DOMINGO XXIV DEL TIEMPO ORDINARIO -B-
«El que quiera salvar su vida, la perderá; pero el que pierda su vida por el evangelio, la salvará».
CITAS BÍBLICAS: Is 50, 5-9ª * St 2, 14-18 * Mc 8, 27-35
La Palabra que nos ofrece la liturgia en este domingo es muy rica, y también muy directa a la hora de aplicarla a nuestra vida. Isaías en la primera lectura nos hace, más de doscientos años antes de Jesucristo, una descripción muy exacta de la figura del Señor Jesús y los sufrimientos que tenía que soportar en su Pasión. La clave para comprender el por qué el Señor es capaz de soportar toda clase de humillaciones, burlas y vejaciones, nos lo dice él mismo: «El Señor Dios me ha abierto el oído; y yo no me he rebelado, ni me he echado atrás».
Tener el oído abierto significa comprender el porqué de los acontecimientos ya sean buenos o adversos. El sufrimiento ciego, por ejemplo, cuando no se conoce el motivo del mismo, nos lleva a la desesperación y con frecuencia nos hace caer en depresión. Sufrir a ciegas va en contra de nuestro propio ser. Nuestro ser se rebela ante el sufrimiento porque no hemos sido creados para sufrir, sino, todo lo contrario, para ser felices.
Aquel que tiene el oído abierto, aquel que conoce la razón del sufrimiento, sufre física o espiritualmente, pero la desesperación no se apodera de él porque conoce a dónde le lleva ese sufrimiento, conoce el fruto que obtendrá a través de él. Es el caso del enorme sufrimiento que la Pasión del Señor le acarrea. Él sabe que el fruto de ese sufrimiento será la salvación de los hombres. Sabe también que ese sufrimiento tendrá un final y, además, experimenta que cuando sufre no está sólo, porque «su Señor le ayuda».
Hay un acontecimiento en la vida de la mujer que aclara de una manera meridiana lo que estamos diciendo. Cuando a una mujer embarazada le llega el momento del parto, el dolor se hace por algunos momentos casi insoportable, sin embargo, se trata de un sufrimiento con sentido, porque da como fruto el nacimiento de un nuevo ser. No sería lo mismo si al final se tratara de un aborto, en este caso estaríamos ante un sufrimiento del que no se obtiene ningún fruto, un sufrimiento sin sentido.

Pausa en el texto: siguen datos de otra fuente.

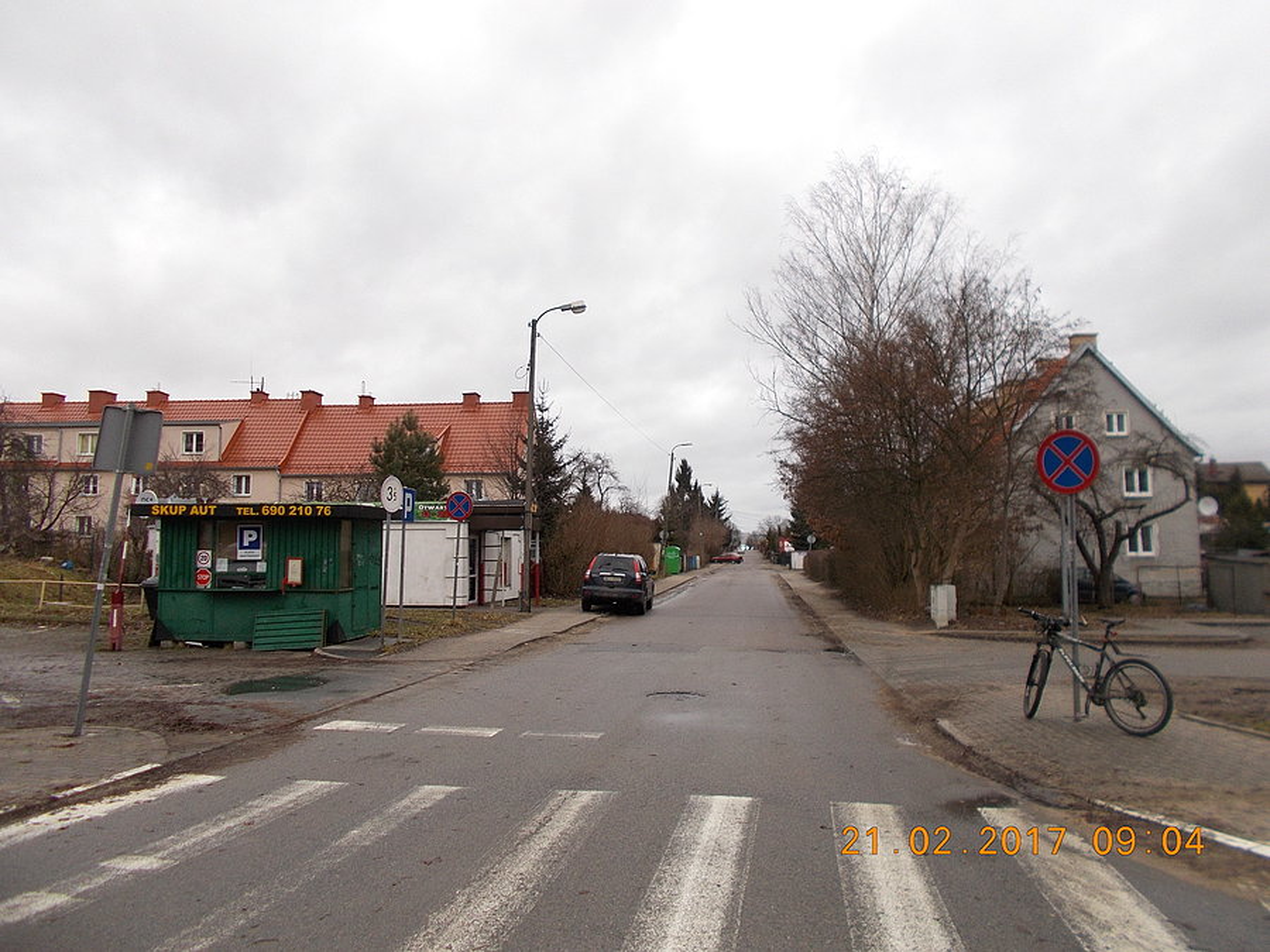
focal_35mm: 26
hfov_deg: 67.3
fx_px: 954
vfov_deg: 53.1
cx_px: 635
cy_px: 476
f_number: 3.2
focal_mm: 4.6
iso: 80
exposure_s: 1/200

En el evangelio de hoy, el Señor Jesús, después de preguntar a sus discípulos qué piensan sobre su persona, sobre quién es Él, pregunta que, por otra parte, también hoy nos hace a ti y a mí, empieza a instruirles sobre los acontecimientos que va a vivir próximamente en Jerusalén: su pasión, muerte y resurrección. Él sabe que caminar hacia Jerusalén significa caminar hacia el sufrimiento, hacia la muerte en cruz. Tiene muy presente la profecía de Isaías de la primera lectura, pero, sin embargo, no se echa atrás. Por tener el oído abierto, asume totalmente la voluntad del Padre y sabe también con certeza que Él lo sostendrá.
Pedro, intenta disuadirlo, hacerle ver que eso no debe sucederle, pero el Señor lo rechaza con una expresión muy dura: «¡Quítate de mi vista, Satanás! ¿Tú piensas como los hombres, no como Dios!». Pedro no comprende que el sufrimiento, la persecución y la muerte puedan alcanzar a su Maestro. Quiere decir esto que, para entender el plan del Padre, Pedro no tiene el oído abierto.

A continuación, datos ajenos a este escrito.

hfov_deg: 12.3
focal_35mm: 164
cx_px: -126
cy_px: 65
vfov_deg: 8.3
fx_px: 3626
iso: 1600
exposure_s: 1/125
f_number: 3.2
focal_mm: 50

El Señor, con objeto de que sus discípulos no vivan en el error con respecto a la misión para la que les prepara el Padre, les dice: «El que quiera venirse conmigo, que se niegue a sí mismo, que cargue con su cruz y me siga. Mirad, el que quiera salvar su vida, la perderá; pero el que pierda su vida por el evangelio, la salvará».
Como es lógico, solo podremos aceptar estas las palabras del Señor Jesús, si tenemos el oído abierto, si conocemos los planes del Padre para salvar a los hombres. Es necesario estar convencidos de que detrás de lo que aparece como sufrimiento y muerte, está la vida eterna, la resurrección. La escucha atenta de la Palabra y el convencimiento de que Dios nos habla a través de ella, abrirá nuestros oídos y nos ayudará a comprender la voluntad del Padre.